I've noticed that if a plant flowers it means one of two things - it is thriving or about to die. I think in this case it is thriving. Congrats! I've never tried to pollinate one since they simply set seed by themselves here. Aren't they the coolest flowers?


----------



## eOrchids (Apr 22, 2010)

Awesome! Congrats on the bloom!

A couple of my sarracenia species (alata, flava, oreophila, leucophylla, minor, purpurea) are in bud as well.

In regards to pollination, there is a structure between the petals. On the opposite side of the structure, there's a small lump. That lump is the stigma. There are 5 of them around the flower. You will also notice the stamen are near by. Determining the flower has been opened a few days, chances are pollen have fallen down at the base of the stigma. It looks like fine powder. Take a paintbrush and gather up some pollen and gently rub against the lump.

Hope this helps.


----------



## NYEric (Apr 22, 2010)

Orchid sex tips!


----------



## biothanasis (Apr 22, 2010)

NYEric said:


> Orchid sex tips!



:rollhappy:

I am glad you like it!!! eOrchids thank you very much for the info & tips!! I will try tomorrow!! 

Now I need to expand the collection...hehehe:evil:


----------



## SlipperFan (Apr 22, 2010)

Cool. It looks like a lantern.


----------



## paphioboy (Apr 24, 2010)

cool! I can never get my sarras to flower..


----------



## Kevin (Apr 24, 2010)

biothanasis said:


> I think it likes it here!!! This is how it bloomed!! The last photo is of yesterday! It started like an alien head and ended up with an inflorescence of 5 flowers attached to each other. How can I pollinate it?



Very cool! That's just one flower, by the way. As for pollination, I haven't tried it myself, but try this link for a visual: http://www.rayandtrish.com/Pollinate%20a%20Sarracenia/How%20to%20Pollinate%20a%20Sarracenia.htm Good luck!


----------



## biothanasis (Apr 24, 2010)

Hey Kevin, thanks for the info!!

This is one flower???? It has 5 compartments and I thought that it is an inflorescence. If you have any particular info about it please onfor me when possible!!! TYTYTY!!


----------



## biothanasis (Apr 24, 2010)

Oh, reading the info you sent me, I can understand that there is one flower with 5 entrances / exits...!


----------



## biothanasis (May 9, 2010)

These were given to me as gifts too for my birthday!!!!

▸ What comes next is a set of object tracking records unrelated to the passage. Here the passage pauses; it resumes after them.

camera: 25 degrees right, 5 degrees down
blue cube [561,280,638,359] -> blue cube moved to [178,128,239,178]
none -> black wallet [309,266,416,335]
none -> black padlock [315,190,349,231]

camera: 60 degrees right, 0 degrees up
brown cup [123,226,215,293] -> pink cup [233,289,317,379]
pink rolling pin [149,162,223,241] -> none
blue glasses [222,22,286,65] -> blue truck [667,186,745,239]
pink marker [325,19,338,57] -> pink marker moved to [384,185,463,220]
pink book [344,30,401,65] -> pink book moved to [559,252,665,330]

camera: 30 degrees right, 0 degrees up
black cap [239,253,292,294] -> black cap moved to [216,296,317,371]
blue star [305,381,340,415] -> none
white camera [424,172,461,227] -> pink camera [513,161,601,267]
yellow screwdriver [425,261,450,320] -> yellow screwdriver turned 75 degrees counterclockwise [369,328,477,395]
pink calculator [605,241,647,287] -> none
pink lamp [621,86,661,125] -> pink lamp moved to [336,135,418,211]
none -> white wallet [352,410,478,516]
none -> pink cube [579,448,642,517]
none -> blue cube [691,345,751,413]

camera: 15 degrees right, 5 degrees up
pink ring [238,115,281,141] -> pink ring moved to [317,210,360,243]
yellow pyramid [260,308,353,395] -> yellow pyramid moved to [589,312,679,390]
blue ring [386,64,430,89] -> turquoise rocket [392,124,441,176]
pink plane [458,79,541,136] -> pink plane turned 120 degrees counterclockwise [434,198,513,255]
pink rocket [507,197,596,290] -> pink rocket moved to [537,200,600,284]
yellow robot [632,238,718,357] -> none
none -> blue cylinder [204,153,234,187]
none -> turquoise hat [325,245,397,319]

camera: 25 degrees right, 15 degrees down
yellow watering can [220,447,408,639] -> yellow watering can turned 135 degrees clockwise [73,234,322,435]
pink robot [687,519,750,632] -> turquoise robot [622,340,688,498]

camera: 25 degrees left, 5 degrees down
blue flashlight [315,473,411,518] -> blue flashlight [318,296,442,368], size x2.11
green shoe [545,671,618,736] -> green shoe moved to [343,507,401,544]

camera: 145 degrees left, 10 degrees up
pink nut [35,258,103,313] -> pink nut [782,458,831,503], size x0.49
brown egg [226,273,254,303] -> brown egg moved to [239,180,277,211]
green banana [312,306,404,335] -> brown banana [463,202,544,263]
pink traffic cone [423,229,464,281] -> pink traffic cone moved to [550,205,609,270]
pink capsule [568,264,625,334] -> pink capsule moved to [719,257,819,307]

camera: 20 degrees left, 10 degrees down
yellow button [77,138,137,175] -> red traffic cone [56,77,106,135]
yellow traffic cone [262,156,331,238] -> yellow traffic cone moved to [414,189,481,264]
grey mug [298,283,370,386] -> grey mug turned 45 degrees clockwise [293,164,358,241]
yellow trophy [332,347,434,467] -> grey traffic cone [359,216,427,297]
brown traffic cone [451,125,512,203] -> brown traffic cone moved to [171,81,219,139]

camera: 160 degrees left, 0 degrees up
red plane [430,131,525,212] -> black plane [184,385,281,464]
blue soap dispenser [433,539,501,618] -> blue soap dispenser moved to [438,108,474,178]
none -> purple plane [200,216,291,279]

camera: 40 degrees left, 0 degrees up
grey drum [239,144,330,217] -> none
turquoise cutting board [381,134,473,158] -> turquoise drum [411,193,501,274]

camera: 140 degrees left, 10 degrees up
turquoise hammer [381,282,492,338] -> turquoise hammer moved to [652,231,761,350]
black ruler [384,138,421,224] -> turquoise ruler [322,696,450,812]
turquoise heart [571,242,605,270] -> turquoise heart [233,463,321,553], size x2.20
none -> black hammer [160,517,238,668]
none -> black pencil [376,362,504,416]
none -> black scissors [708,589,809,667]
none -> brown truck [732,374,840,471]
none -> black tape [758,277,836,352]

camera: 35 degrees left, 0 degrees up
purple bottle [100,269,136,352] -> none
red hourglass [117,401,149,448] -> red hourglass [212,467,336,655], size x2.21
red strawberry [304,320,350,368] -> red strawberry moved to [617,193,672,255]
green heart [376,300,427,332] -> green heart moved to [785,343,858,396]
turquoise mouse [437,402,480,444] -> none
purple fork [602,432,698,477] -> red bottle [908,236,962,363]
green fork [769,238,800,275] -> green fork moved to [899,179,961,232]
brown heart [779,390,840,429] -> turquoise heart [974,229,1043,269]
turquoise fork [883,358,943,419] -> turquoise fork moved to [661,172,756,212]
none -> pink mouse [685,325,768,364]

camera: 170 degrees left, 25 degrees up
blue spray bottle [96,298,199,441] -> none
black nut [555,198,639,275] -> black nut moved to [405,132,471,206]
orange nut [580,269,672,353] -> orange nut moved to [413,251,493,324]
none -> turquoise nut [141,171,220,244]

CouldI put the two sarracenia I have along with this Dionea in the same pot?? Could I sit the pot in water (or there is another method)?? I know it is ok with sarracenia, but what about dionea?? Please help!!  TY


----------



## Clark (May 9, 2010)

Happy belated birthday Thanasis.

Same pot- ok.
Pool of water- ok.
There is no way to drown these.


----------



## biothanasis (May 9, 2010)

Thank a lot Clark! Both for the wish and info...


----------



## Yoyo_Jo (May 9, 2010)

:clap: Great birthday gifts!!


----------



## KyushuCalanthe (May 9, 2010)

Very nice gifts! I'd recommend you give them as much sun as possible, especially if grown outside. The long trumpeted plants will flop over in the first rain or heavy wind otherwise. As said, keep 'em wet while in growth, but back off a bit during dormancy.


----------



## biothanasis (May 9, 2010)

Thank you Tom!!! So they strengthen up with sun!? Hmmmm.... they get almost 3-4 hours of direct sun from late spring to mid autumn. The one that flowered seems to be ok, so I guess it will be ok for the other two too! The Dionea has the same habit with Sarracenias? Most of the traps die in winter and grow back again in spring?


----------



## Kevin (May 9, 2010)

All of these are perennial, so they do die back in the fall and come again in the spring. The Dionaea can be grown with the Sarracenia. They like full sun, but 3-4 hours should be okay - more would be better, though. Sarracenias will flop over in the wind and heavy rain - even if grwn outside, but they may be able to 'adapt' to if, ground year-round outside. Habitat shots often show floppy pitchers.


----------



## KyushuCalanthe (May 9, 2010)

Is there an echo in here? :rollhappy: Yup, give 'em as much sun as you can. You really can't burn them as long as they have adequate humidity and are wet at the roots.


----------



## NYEric (May 10, 2010)

oh, more light! [where's the realization lightbulb smiley!?]


----------



## biothanasis (May 10, 2010)

TY all...


----------